The age of the colleges varies from those founded in the 13th century (University, Merton, and Balliol Colleges) to newcomers like St. Catherine’s in 1963 and Green Templeton in 2008 (from a merger of Green and Templeton Colleges). Due to the immense age of the university, the architecture of Oxford spans the centuries from medieval to gothic to modern, and everything in between. The character of each college also varies widely. Each one has something that it is famous for and that it prides itself on. Christ Church has its beautiful cathedral and meadow, Worcester (pronounced “Wooster”) has its brightly colored chapel and its orchard, St. Catherine’s has its open, modern architecture and very friendly atmosphere, and so on. Every Oxford college is unique.
Despite their differences, the colleges all share the same basic structure and function. Each college accepts students for almost any course of study; although some rarer subjects are only found in the larger colleges. Each college also houses its students, provides a dining hall, laundry facilities, a gym, and pretty much everything you would expect a college to have. Every college has a library, and most also have a chapel, some of which, such as Christ Church Cathedral, are truly spectacular. The colleges also tend to have the cheapest bars in town, as well as lounges (called Junior, Middle, and Senior Common Rooms for the undergraduates, grad students, and faculty respectively). The Common Rooms are also the names for the student government of each college.

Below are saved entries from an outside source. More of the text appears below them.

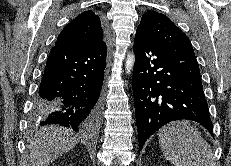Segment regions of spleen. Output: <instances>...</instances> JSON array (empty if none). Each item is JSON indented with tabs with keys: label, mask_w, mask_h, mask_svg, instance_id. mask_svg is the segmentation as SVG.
<instances>
[{
	"label": "spleen",
	"mask_w": 231,
	"mask_h": 166,
	"mask_svg": "<svg viewBox=\"0 0 231 166\" xmlns=\"http://www.w3.org/2000/svg\"><path fill=\"white\" fill-rule=\"evenodd\" d=\"M158 141L164 157L174 166H215L210 145L188 121L165 125L158 132Z\"/></svg>",
	"instance_id": "spleen-1"
}]
</instances>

Although much of student life is centered in college, much of a student’s academic life is often found outside of it. Every academic department has its own center located somewhere in the city, and most departments either have or share a library. Additionally, all tutors are affiliated with a college, and will generally hold their tutorials in their respective college or department headquarters. Lectures are held all throughout the university, some in departmental offices, some in libraries, some in colleges, and some in the university’s Examination Schools (where the end of the year exams are held, hence the name). Many clubs and societies are also university-wide, with their meetings held anywhere that is most convenient for the majority of their members. As a result, students find themselves travelling all over the beautiful city of Oxford during their three years at university, surrounded by the “dreaming spires”.